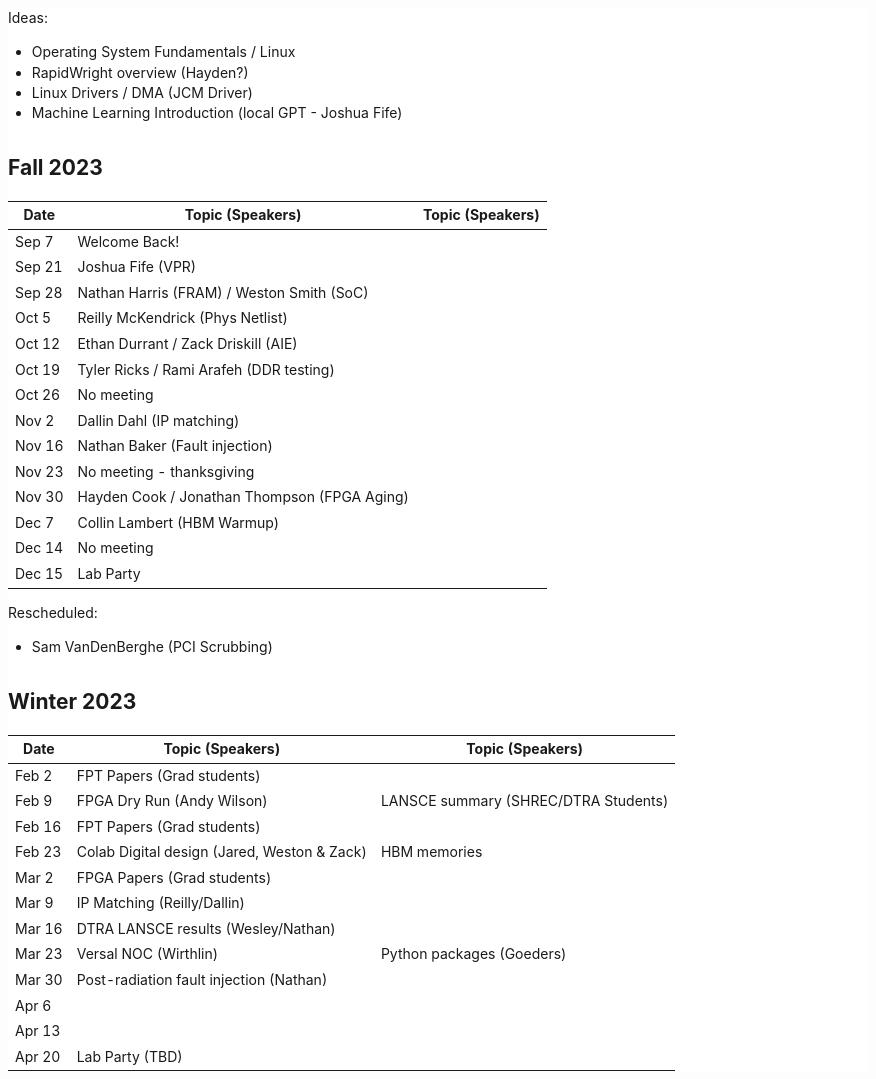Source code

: Ideas:
* Operating System Fundamentals / Linux
* RapidWright overview (Hayden?)
* Linux Drivers / DMA (JCM Driver)
* Machine Learning Introduction (local GPT - Joshua Fife)

## Fall 2023



| Date      | Topic (Speakers)                              | Topic (Speakers)         |
|-----------|-----------------------------------------------|---------------------------|
|Sep 7      | Welcome Back!                                 |                           |   
|Sep 21     | Joshua Fife (VPR)                             |                           |
|Sep 28     | Nathan Harris (FRAM) / Weston Smith (SoC)     |                           |
|Oct 5      | Reilly McKendrick (Phys Netlist)              |                           |
|Oct 12     | Ethan Durrant / Zack Driskill (AIE)           |                           |
|Oct 19     | Tyler Ricks / Rami Arafeh (DDR testing)       |                           |
|Oct 26     | No meeting                                    |                           |
|Nov 2      | Dallin Dahl (IP matching)                     |                           |
|Nov 16     | Nathan Baker (Fault injection)                |                           |
|Nov 23     | No meeting - thanksgiving                     |                           |
|Nov 30     | Hayden Cook / Jonathan Thompson (FPGA Aging)  |                           |
|Dec 7      | Collin Lambert (HBM Warmup)                   |                           |
|Dec 14     | No meeting                                    |                           |
|Dec 15     | Lab Party                                     |                           |

Rescheduled:
* Sam VanDenBerghe (PCI Scrubbing)

## Winter 2023

| Date      | Topic (Speakers)                              | Topic (Speakers)         |
|-----------|-----------------------------------------------|---------------------------|
|Feb 2      | FPT Papers (Grad students)                    |
|Feb 9      | FPGA Dry Run (Andy Wilson)                    | LANSCE summary (SHREC/DTRA Students)
|Feb 16     | FPT Papers (Grad students)                    |
|Feb 23     | Colab Digital design (Jared, Weston & Zack)   | HBM memories
|Mar 2      | FPGA Papers (Grad students)
|Mar 9      | IP Matching (Reilly/Dallin)
|Mar 16     | DTRA LANSCE results (Wesley/Nathan)
|Mar 23     | Versal NOC (Wirthlin)                         | Python packages (Goeders)
|Mar 30     |Post-radiation fault injection (Nathan)
|Apr 6      |
|Apr 13     | 
|Apr 20     | Lab Party (TBD)
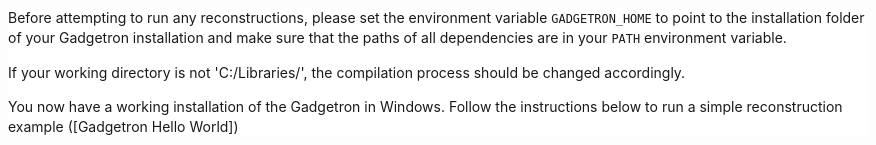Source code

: Before attempting to run any reconstructions, please set the environment variable `GADGETRON_HOME` to point to the installation folder of your Gadgetron installation and make sure that the paths of all dependencies are in your `PATH` environment variable.

If your working directory is not 'C:/Libraries/', the compilation process should be changed accordingly.

You now have a working installation of the Gadgetron in Windows. Follow the instructions below to run a simple reconstruction example ([Gadgetron Hello World])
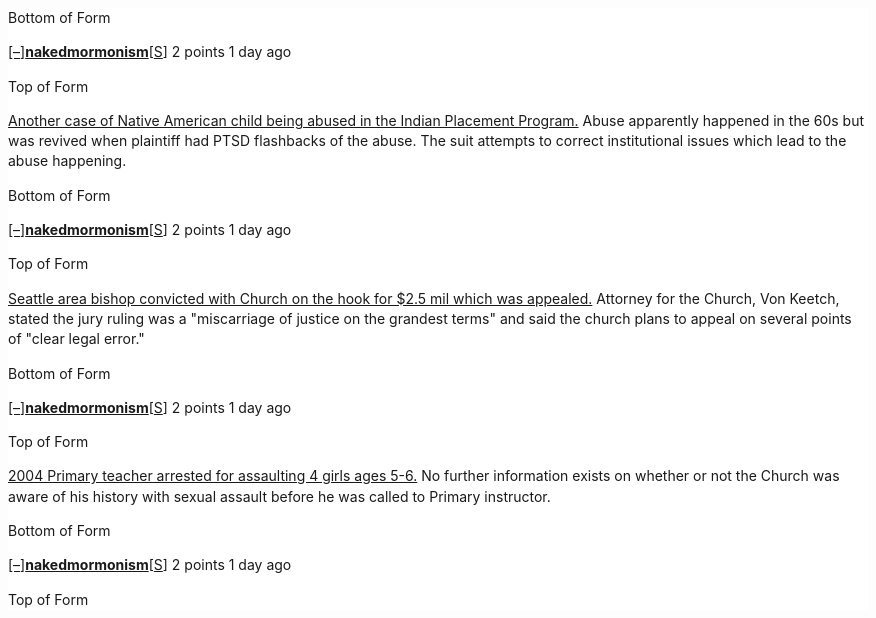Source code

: Bottom of Form

[\[–\]](javascript:void\(0\))[**nakedmormonism**](https://www.reddit.com/user/nakedmormonism)\[[S](https://www.reddit.com/r/exmormon/comments/89hy39/lds_nonconsensual_immorality_headlines_megathread/)\] 2
points 1 day ago 

Top of Form

[Another case of Native American child being abused in the Indian
Placement
Program.](https://www.culteducation.com/group/1057-the-mormon-church/13922-lawsuit-filed-against-church-claims-abuse.html) Abuse
apparently happened in the 60s but was revived when plaintiff had PTSD
flashbacks of the abuse. The suit attempts to correct institutional
issues which lead to the abuse happening.

Bottom of Form

[\[–\]](javascript:void\(0\))[**nakedmormonism**](https://www.reddit.com/user/nakedmormonism)\[[S](https://www.reddit.com/r/exmormon/comments/89hy39/lds_nonconsensual_immorality_headlines_megathread/)\] 2
points 1 day ago 

Top of Form

[Seattle area bishop convicted with Church on the hook for $2.5 mil
which was
appealed.](https://www.culteducation.com/group/1057-the-mormon-church/13859-lds-church-to-appeal-verdict-on-sex-abuse.html) Attorney
for the Church, Von Keetch, stated the jury ruling was a "miscarriage of
justice on the grandest terms" and said the church plans to appeal on
several points of "clear legal error."

Bottom of Form

[\[–\]](javascript:void\(0\))[**nakedmormonism**](https://www.reddit.com/user/nakedmormonism)\[[S](https://www.reddit.com/r/exmormon/comments/89hy39/lds_nonconsensual_immorality_headlines_megathread/)\] 2
points 1 day ago 

Top of Form

[2004 Primary teacher arrested for assaulting 4 girls
ages 5-6.](https://www.culteducation.com/group/1057-the-mormon-church/13799-lds-teacher-sheriffs-employee-accused-of-abusing-girl.html) No
further information exists on whether or not the Church was aware of his
history with sexual assault before he was called to Primary instructor.

Bottom of Form

[\[–\]](javascript:void\(0\))[**nakedmormonism**](https://www.reddit.com/user/nakedmormonism)\[[S](https://www.reddit.com/r/exmormon/comments/89hy39/lds_nonconsensual_immorality_headlines_megathread/)\] 2
points 1 day ago 

Top of Form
═══
WHAT IS NEEDED
Can you rewrite the stretch from the start of the material through the line containing "## Fall 2023", putting "Introduction to Machine Learning" in place of "Machine Learning Introduction" and leaving everything else as it is? Omit the pictures from your answer.

ANSWER FOR THE TASK
Source code

: Ideas:
* Operating System Fundamentals / Linux
* RapidWright overview (Hayden?)
* Linux Drivers / DMA (JCM Driver)
* Introduction to Machine Learning (local GPT - Joshua Fife)

## Fall 2023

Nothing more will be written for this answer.